Optimizing Cardiac Outcomes with a Minimalist Approach
February 04, 2019
Physicians at UH Harrington Heart & Vascular Institute take steps to optimize left atrial appendage closure with a focus on patient safety
Innovations in Cardiovascular Medicine & Surgery - Winter 2019
The quest to provide world-class healthcare depends on balancing a delicate equation of patient safety, innovative care delivery and resource utilization. To that end, physicians at University Hospitals Harrington Heart & Vascular Institute are reshaping the care paradigm for a growing atrial fibrillation (AFib) population while significantly expediting workflow, reducing potential risks and improving patient comfort.
It is estimated that between 2.7 and 6.1 million people in the United States experience AFib, increasing their risk of stroke fivefold. Many of these patients are prescribed an anticoagulation drug such as warfarin to reduce clotting, but dangerous bleeding can occur. For people with non-valvular AFib, an effective surgical alternative to long-term anticoagulation therapy is left atrial appendage (LAA) closure using an appropriate device such as WATCHMAN. However, performing the procedure under general anesthesia limits the number of cases that can be completed in a given day.
“Atrial fibrillation is extremely prevalent,” says Hiram G. Bezerra, MD, PhD, Director of Coronary Intervention & Circulatory Support at UH Harrington Heart & Vascular Institute and Associate Professor of Medicine, Case Western Reserve University School of Medicine. “As we anticipated that demand for left atrial appendage closure would grow, we looked for ways to reduce bottlenecks in terms of anesthesia time and resource planning.”

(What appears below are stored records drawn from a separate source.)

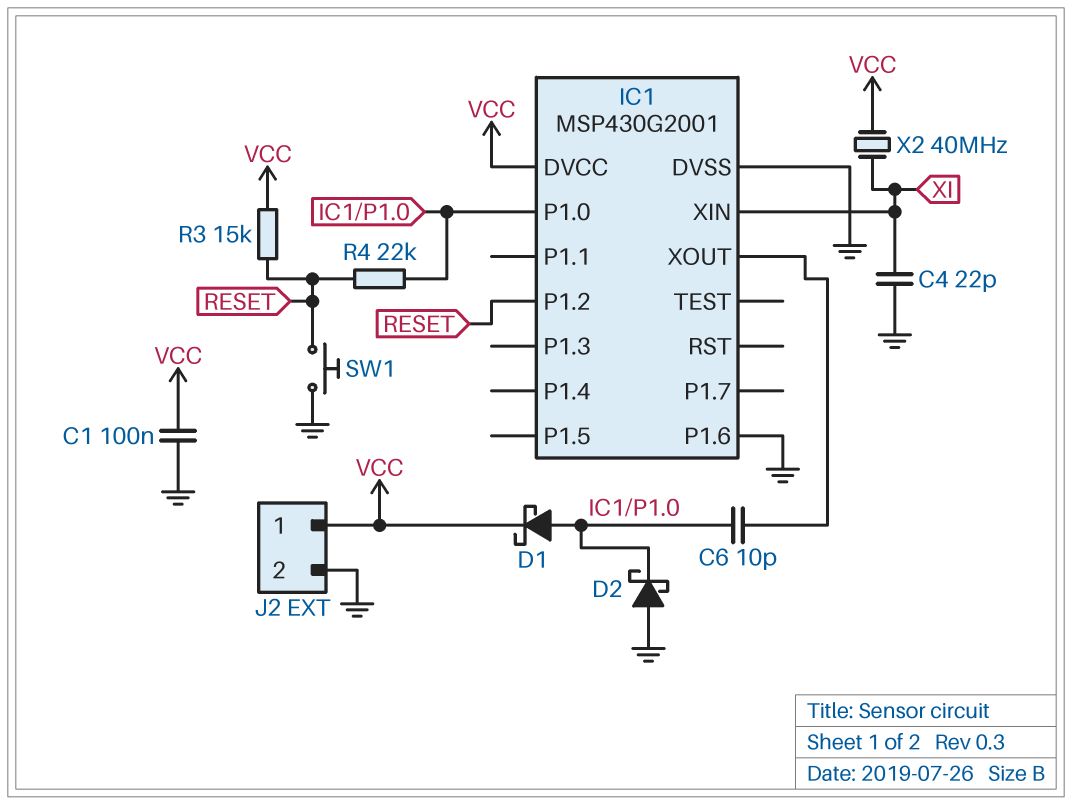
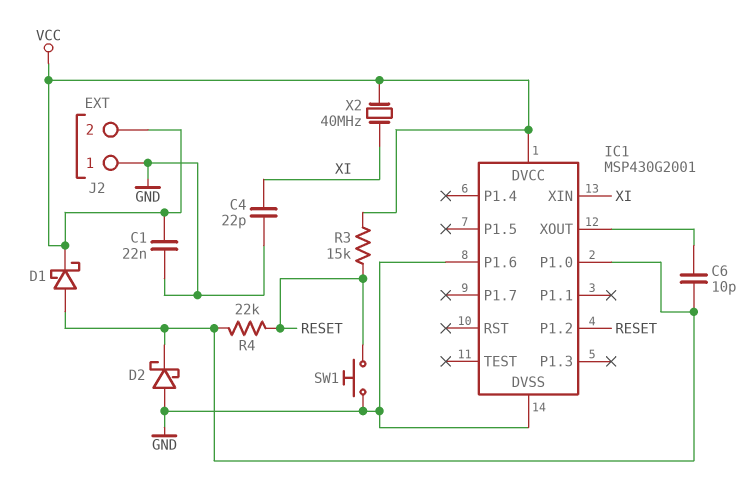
C1: 100nF (GND, VCC) -> 22nF (GND, VCC)
J2 pin 1: VCC -> GND
J2 pin 2: GND -> VCC

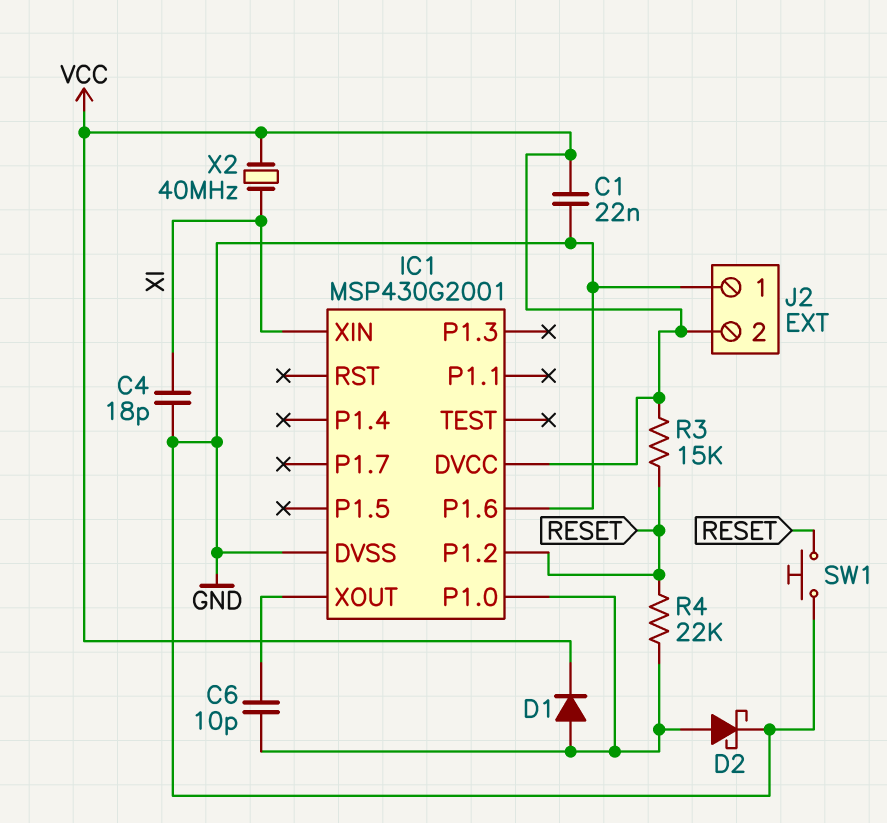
C4: 22pF (GND, XI) -> 18pF (GND, XI)
D1: schottky (A IC1/P1.0, K VCC) -> diode (A IC1/P1.0, K VCC)
D2: schottky (A GND, K IC1/P1.0) -> schottky (A IC1/P1.0, K GND)

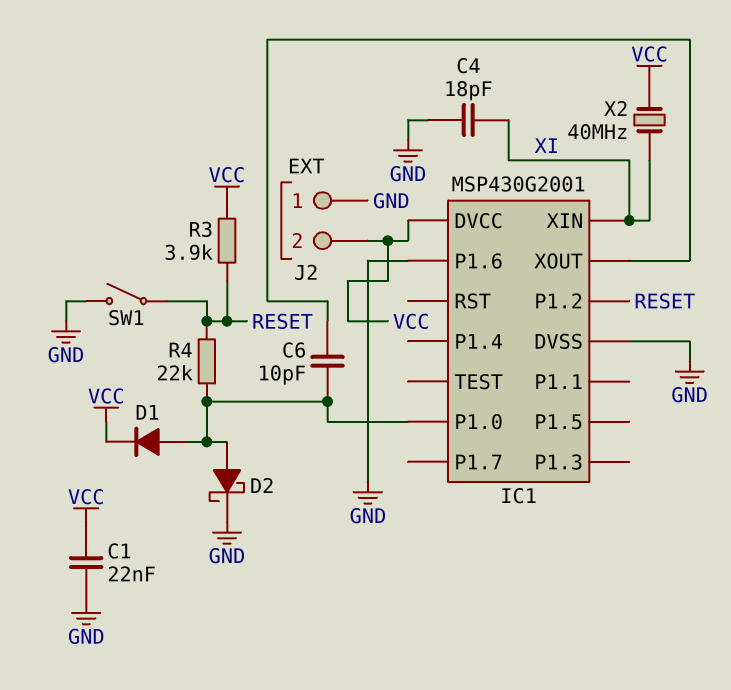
R3: 15k (RESET, VCC) -> 3.9k (RESET, VCC)
SW1: button (GND, RESET) -> switch (GND, RESET)

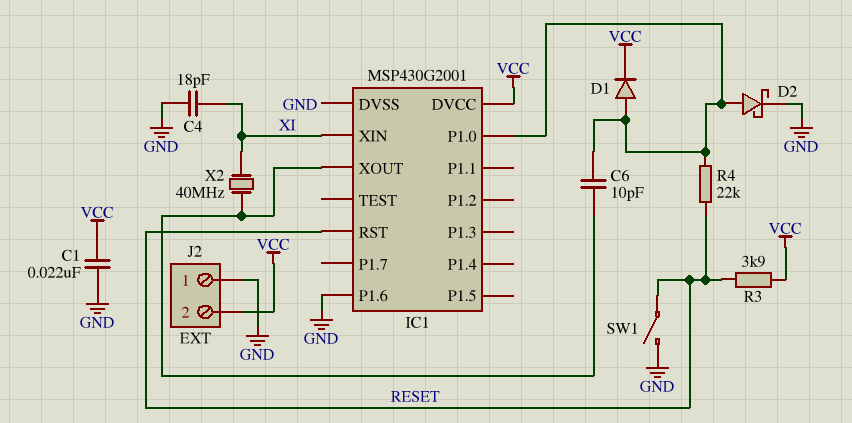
IC1 pin P1.2: RESET -> none
IC1 pin RST: none -> RESET
X2: 40MHz (VCC, XI) -> 40MHz (IC1/XOUT, XI)

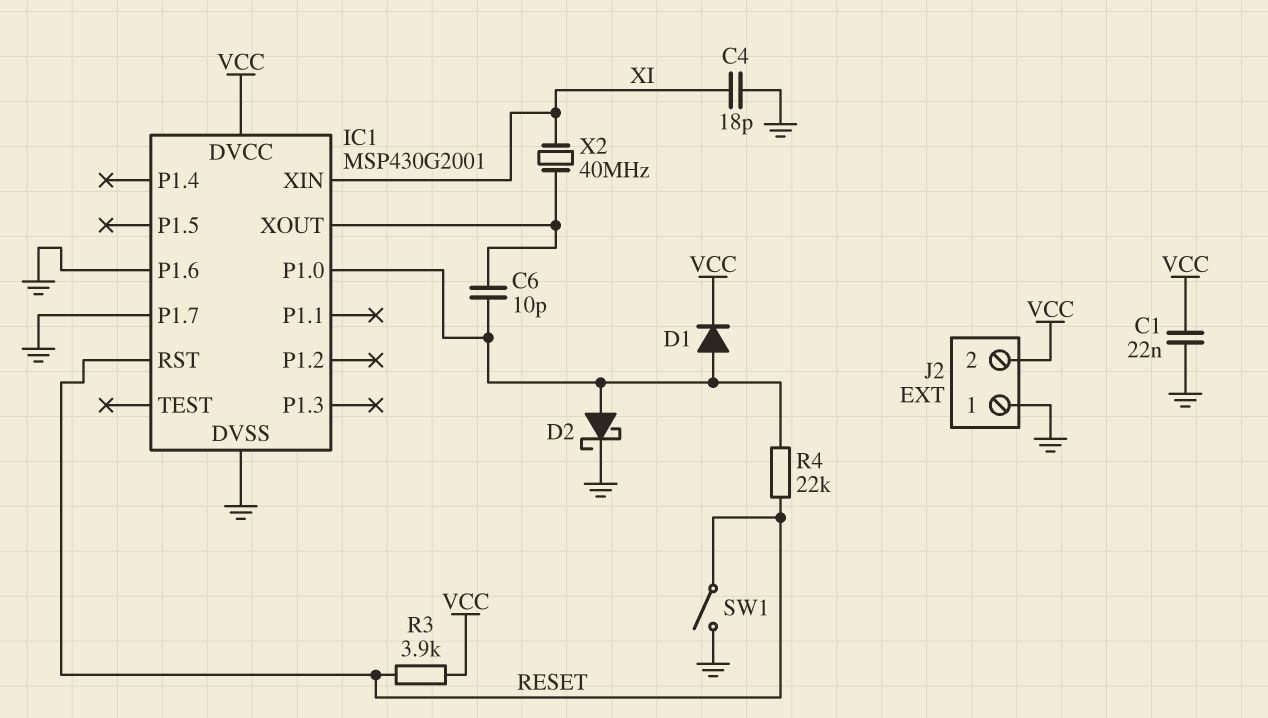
IC1 pin P1.7: none -> GND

OPTIMAL PROCEDURAL PLANNING AND MODERATE SEDATION
Harnessing the advanced resolution capabilities of cardiac computed tomography angiography (CCTA) scanners, Dr. Bezerra and his colleagues saw an opportunity to eliminate the need for general anesthesia for the majority of AFib patients.
Performed in a hybrid catheterization lab using a standard transseptal technique, LAA closure has traditionally required a real-time transesophageal echocardiogram (TEE) using an adult probe to visualize and measure the LAA. Thanks to enhanced pre-op imaging, that is no longer necessary.

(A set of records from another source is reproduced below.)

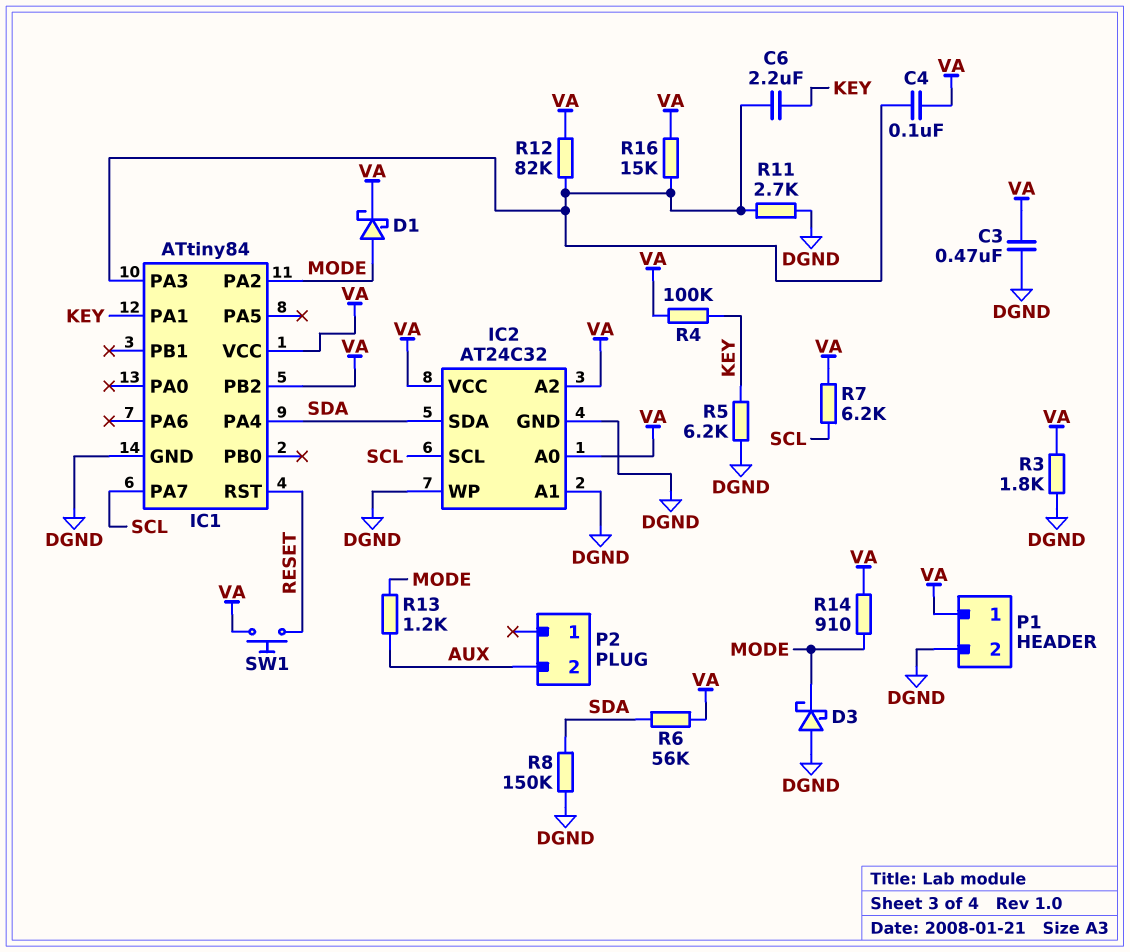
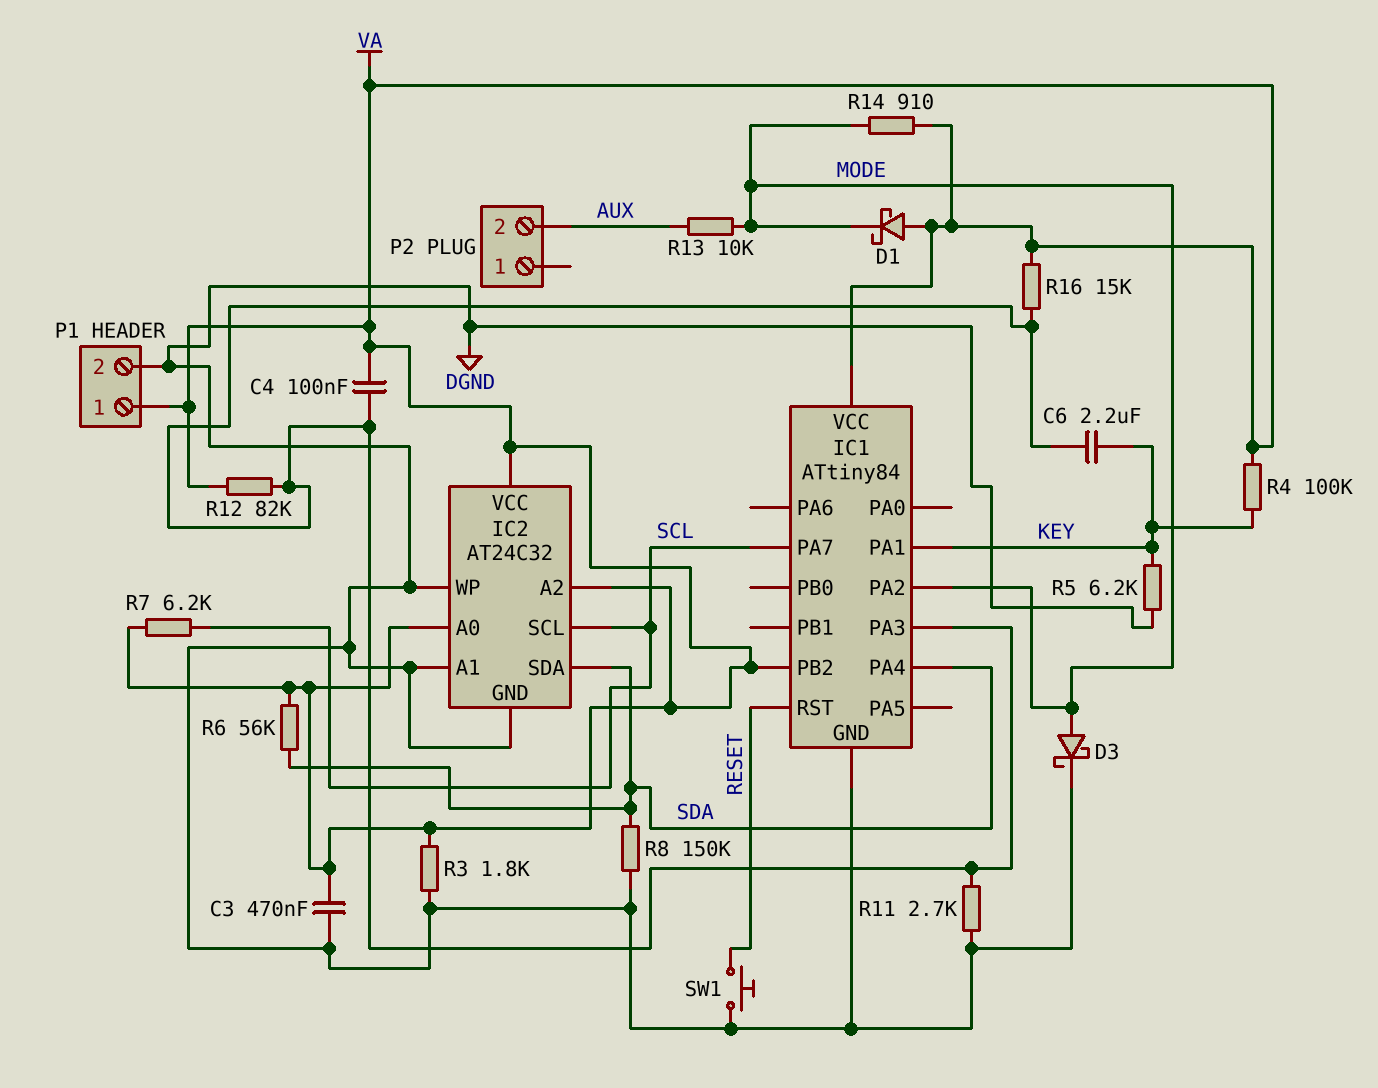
D1: schottky (A MODE, K VA) -> schottky (A VA, K MODE)
D3: schottky (A DGND, K MODE) -> schottky (A MODE, K DGND)
R13: 1.2k (AUX, MODE) -> 10k (AUX, MODE)
SW1: button (RESET, VA) -> button (DGND, RESET)

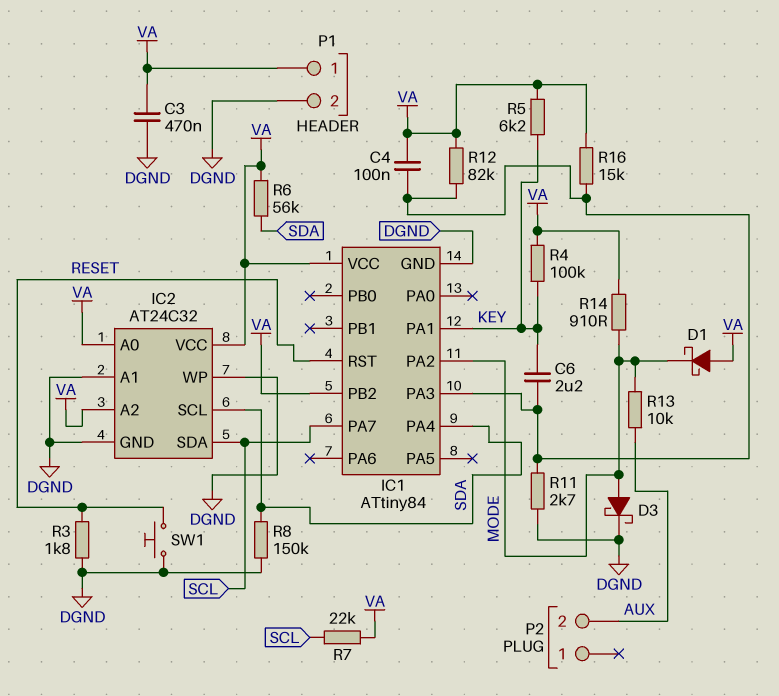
IC2 pin SCL: SCL -> SDA
IC2 pin SDA: SDA -> SCL
R3: 1.8k (DGND, VA) -> 1.8k (DGND, RESET)
R5: 6.2k (DGND, KEY) -> 6.2k (KEY, VA)
R7: 6.2k (SCL, VA) -> 22k (SCL, VA)

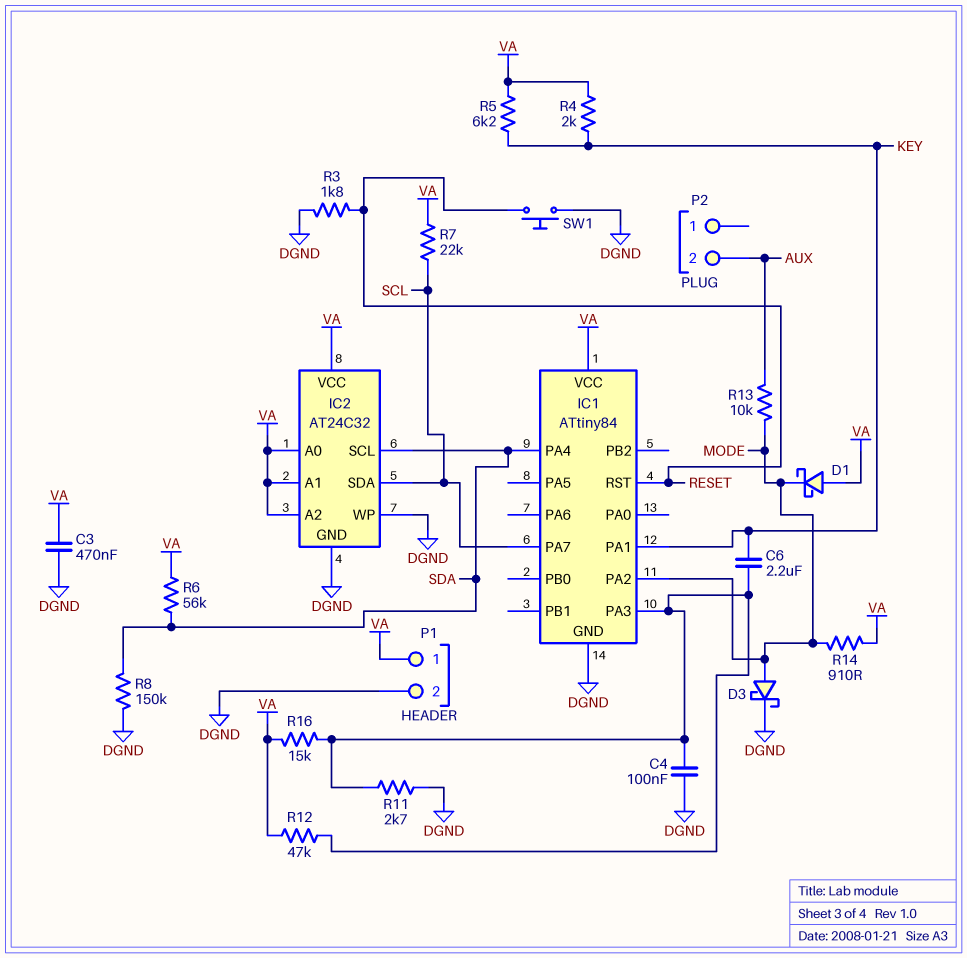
C4: 100nF (IC1/PA3, VA) -> 100nF (DGND, IC1/PA3)
IC1 pin PB2: VA -> none
IC2 pin A1: DGND -> VA
R4: 100k (KEY, VA) -> 2k (KEY, VA)
R12: 82k (IC1/PA3, VA) -> 47k (IC1/PA3, VA)

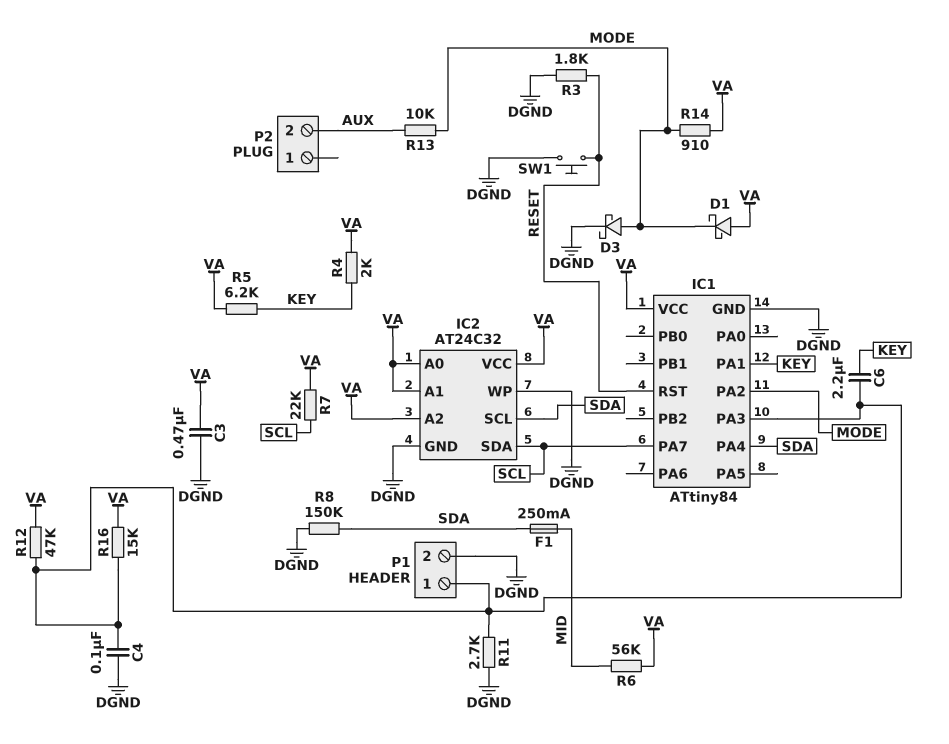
F1: none -> 250mA (MID, SDA)
P1 pin 1: VA -> IC1/PA3
R6: 56k (SDA, VA) -> 56k (MID, VA)

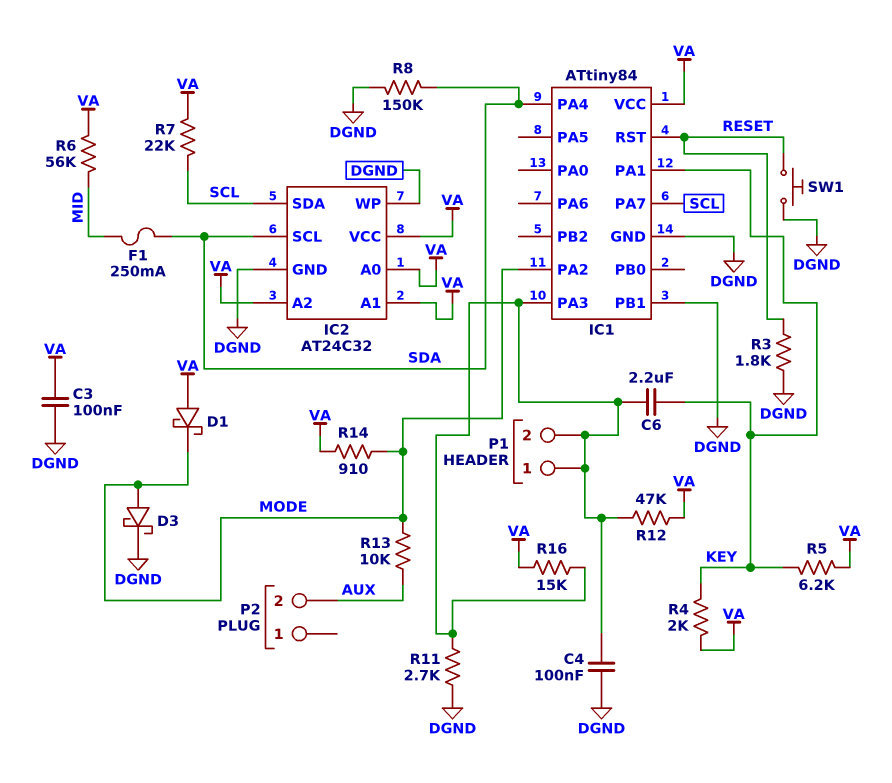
C3: 470nF (DGND, VA) -> 100nF (DGND, VA)
IC1 pin PB1: none -> DGND
P1 pin 2: DGND -> IC1/PA3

“CTTA preplanning is the optimal time to determine the size and shape of the LAA,” Dr. Bezerra explains. “Because we know this information upfront, we are able to utilize a pediatric TEE, which has some degree of imaging compromise compared to the conventional adult probe but can be much better tolerated by the patient. Ultimately, this combination enables us to perform the procedure with patients under MAC [monitored anesthesia care] sedation. It is the perfect combination of these two modalities.”
The switch to a pediatric TEE makes it easier to keep patients comfortable during and after the procedure. “When we reduce the need to block the brain’s ability to feel noxious stimuli, we can employ moderate-to-deep MAC sedation,” says Brian C. Fitzsimons, MD, Senior Chief of Cardiac Anesthesiology at UH Cleveland Medical Center, and Associate Professor of Medicine, Case Western Reserve University School of Medicine “In contrast, when patients undergo general anesthesia, there is a certain amount of time needed to get them off to sleep safely and awake safely.”
The advantages of MAC sedation include a dramatically reduced overall procedure time and fewer medical instrumentation resources, as patients do not require intubation or certain intravenous line placements. Additionally, rare adverse reactions to anesthesia are avoided and patients experience considerably less post-op throat pain.
The time savings are substantial, reducing per case scheduling blocks from three hours to one.
“Our goal in everything we do is to think of safety first,” says Mauricio S. Arruda, MD, Director of the Electrophysiology Center at UH Harrington Heart & Vascular Institute, and Associate Professor of Medicine, Case Western Reserve University School of Medicine. “This change is a significant procedural improvement that is reducing costs and demonstrating a measurable impact on our efficiency, with positive patient outcomes and satisfaction.”
LAA closure procedures at UH Cleveland Medical Center have increased 30 percent over last year and continued growth is expected. “We rely on physicians throughout our system to screen and identify appropriate candidates,” Dr. Bezerra says. “For example, the North Ohio Heart Group in Elyria is not only delivering quality local care at our University Hospitals facilities, but also championing patient referrals to main campus when indicated.”
Moving forward, UH is leading a national research initiative, supported by Boston Scientific, that involves five institutions adopting the innovative mini-TEE and MAC sedation procedures developed by physicians at UH Harrington Heart & Vascular Institute. As patient data is gathered in an ongoing registry of WATCHMAN devices, images will also be analyzed retrospectively to compare CCTA preplanning decisions with implantation findings and post-procedural patient outcomes.